I corpi segreti di Araki. A Vicenza
Fondazione Bisazza, Montecchio Maggiore ‒ fino al 3 dicembre 2017. Più di settanta fotografie in cui il noto artista giapponese Nobuyoshi Araki apre al pubblico il suo “diario” visivo, introducendolo nel suo universo e svelando tabù e desideri reconditi. Siano donne in pose audaci, fiori carnosi, edifici decadenti, l'artista pare guidato dal desiderio di smarrirsi nel soggetto che sta riprendendo. Fra modernità e tradizione, consumismo e spiritualità.

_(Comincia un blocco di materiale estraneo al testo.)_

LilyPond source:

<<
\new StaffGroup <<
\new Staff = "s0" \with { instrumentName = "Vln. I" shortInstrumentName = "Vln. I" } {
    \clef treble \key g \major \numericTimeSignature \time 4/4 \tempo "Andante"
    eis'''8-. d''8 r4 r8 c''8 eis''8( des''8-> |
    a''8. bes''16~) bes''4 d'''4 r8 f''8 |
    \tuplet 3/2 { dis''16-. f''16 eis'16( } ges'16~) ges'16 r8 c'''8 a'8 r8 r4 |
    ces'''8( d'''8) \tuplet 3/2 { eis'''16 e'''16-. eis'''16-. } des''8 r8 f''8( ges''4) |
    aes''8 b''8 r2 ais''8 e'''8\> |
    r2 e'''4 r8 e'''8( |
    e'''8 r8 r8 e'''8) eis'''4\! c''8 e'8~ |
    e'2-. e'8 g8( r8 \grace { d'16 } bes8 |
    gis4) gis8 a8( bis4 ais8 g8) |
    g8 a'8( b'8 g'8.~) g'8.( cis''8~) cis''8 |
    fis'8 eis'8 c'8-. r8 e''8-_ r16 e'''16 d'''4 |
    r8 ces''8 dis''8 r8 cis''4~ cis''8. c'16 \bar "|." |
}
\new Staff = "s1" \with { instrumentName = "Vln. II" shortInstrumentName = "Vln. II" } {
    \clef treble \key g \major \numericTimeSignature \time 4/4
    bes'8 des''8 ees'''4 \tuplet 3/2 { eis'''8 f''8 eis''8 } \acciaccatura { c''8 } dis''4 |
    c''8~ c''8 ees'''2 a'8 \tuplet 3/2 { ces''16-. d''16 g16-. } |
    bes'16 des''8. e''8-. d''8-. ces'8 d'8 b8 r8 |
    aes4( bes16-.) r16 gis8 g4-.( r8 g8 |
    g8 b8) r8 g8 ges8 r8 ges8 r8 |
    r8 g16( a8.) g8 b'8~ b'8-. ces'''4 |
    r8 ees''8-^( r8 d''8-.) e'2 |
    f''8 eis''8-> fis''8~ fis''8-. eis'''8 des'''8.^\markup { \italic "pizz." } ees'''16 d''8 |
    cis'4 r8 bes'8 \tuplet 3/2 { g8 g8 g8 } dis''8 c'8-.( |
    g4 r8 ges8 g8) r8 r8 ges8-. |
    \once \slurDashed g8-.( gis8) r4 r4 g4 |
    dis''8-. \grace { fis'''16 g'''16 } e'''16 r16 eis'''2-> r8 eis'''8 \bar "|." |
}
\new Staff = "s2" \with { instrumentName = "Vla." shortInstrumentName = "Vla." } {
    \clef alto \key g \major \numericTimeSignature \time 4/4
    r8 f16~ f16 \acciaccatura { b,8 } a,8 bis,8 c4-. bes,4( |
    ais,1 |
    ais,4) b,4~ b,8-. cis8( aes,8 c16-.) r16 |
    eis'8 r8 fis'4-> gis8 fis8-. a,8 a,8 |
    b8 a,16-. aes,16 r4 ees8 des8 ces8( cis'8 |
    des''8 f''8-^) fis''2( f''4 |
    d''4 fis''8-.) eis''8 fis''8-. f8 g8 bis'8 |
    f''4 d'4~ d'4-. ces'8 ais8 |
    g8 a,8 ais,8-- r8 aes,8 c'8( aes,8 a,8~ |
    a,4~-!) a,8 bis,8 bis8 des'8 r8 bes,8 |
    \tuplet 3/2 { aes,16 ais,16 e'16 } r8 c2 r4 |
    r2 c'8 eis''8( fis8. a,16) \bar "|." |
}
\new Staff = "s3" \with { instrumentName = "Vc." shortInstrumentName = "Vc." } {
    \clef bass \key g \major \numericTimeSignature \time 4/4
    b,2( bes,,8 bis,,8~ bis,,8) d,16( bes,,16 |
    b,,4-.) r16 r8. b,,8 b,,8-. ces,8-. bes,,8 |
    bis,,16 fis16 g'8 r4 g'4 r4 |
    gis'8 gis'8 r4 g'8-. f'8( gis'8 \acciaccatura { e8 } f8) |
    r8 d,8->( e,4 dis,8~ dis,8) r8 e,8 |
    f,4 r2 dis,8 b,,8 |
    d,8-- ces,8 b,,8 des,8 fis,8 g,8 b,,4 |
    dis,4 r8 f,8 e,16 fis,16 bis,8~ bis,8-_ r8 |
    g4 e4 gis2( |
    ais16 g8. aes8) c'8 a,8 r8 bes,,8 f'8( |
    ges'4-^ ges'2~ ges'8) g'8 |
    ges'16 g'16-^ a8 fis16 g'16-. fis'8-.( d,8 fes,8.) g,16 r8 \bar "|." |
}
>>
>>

“Avrei voluto fotografare solo la vita, ma ogni volta che scatto mi avvicino alla morte. Perché fotografare è come fermare il tempo, è in fondo un omicidio”. Parole che sembrano prese direttamente da La camera chiara di Roland Barthes e che invece sono state pronunciate da quel collezionista instancabile e disperato di attimi che è il fotografo giapponese Nobuyoshi Araki (Tokyo, 1940). Per lui ogni ora, ogni corpo, ogni angolo della sua città sono degni di essere registrati e consegnati a una sorta di presente eterno e immutabile. La sua è un’infinita lussuria del vedere e del fotografare che pare inseguire l’identificazione totale tra sguardo e obiettivo, tra fuga del tempo e fissità dell’immagine. È così soprattutto quando inquadra nudi femminili estremi: donne nude, al bagno, a letto, donne dei quartieri a luci rosse di Shinjuku, donne con i corpi imprigionati dalle corde, secondo l’antica tecnica del kinbaku, donne qualunque, adolescenti, anziane, prostitute, aristocratiche, specialmente donne enigmatiche, indecifrabili nella loro sessualità goduta e insieme subita. Lo afferma lo stesso Araki: “Le donne mi interessano molto, perché sono misteriose e perfide. A volte madonne a volte puttane”. Qual è la loro vera essenza, che cosa si nasconde dietro il loro sguardo enigmatico?
BLOCCARE LA BELLEZZA
Gli scatti non possono mai essere neutrali fino in fondo (come quelli di Warhol): l’apparecchio non è più una semplice protesi che registra passivamente il mondo femminile, ma ogni volta sembra planarvi dentro, toccarlo, alla pari di una mano che afferra “materia visiva”. Non è un caso che, come qui ci mostra un video, i set di Araki siano vere e proprie performance, in cui l’artista mette in posa le sue modelle come fossero bambole inerti o manichini perturbanti alla Bellmer. Ma poi ci sono i Flowers, colti al massimo del loro fulgore, proprio prima di cominciare ad appassire; ci sono le immagini di Tokyo con le sue rovine e le sue nuove costruzioni: segni di sottrazione e di aggiunta, di apparizione e scomparsa. È il tema ricorrente della poetica di Araki, sottolinea il curatore Filippo Maggia: bloccare cioè la bellezza nell’attimo in cui celebra se stessa, “nell’istante infinitamente piccolo che sta tra la vita e la morte”.
LE SERIE
Le 70 fotografie esposte alla Fondazione Bisazza appartengono a diverse serie ‒Sentimental Journey, Kaori, Painting Flowers, Suicide in Tokyo, ecc. ‒ e raccontano, come in un diario, il fatale bisogno di Araki di svelare i segreti dei corpi e delle immagini. Perfino quelli che riguardano il suo stesso essere, come nella raccolta del 2013 (Love on the Left Eye), dove le fotografie sono cancellate nella parte destra a testimonianza della perdita delle vista proprio nel suo occhio destro. Non mancano neppure tredici inediti realizzati nel 2009 per l’azienda, in cui l’eleganza oscura della cultura giapponese si combina con i preziosi mosaici. È come se anche un set sfavillante potesse accogliere passioni indicibili e desideri inappagati. In fondo, dice sempre Araki: “L’arte per essere viva deve essere un miscuglio di sesso e di sacro”.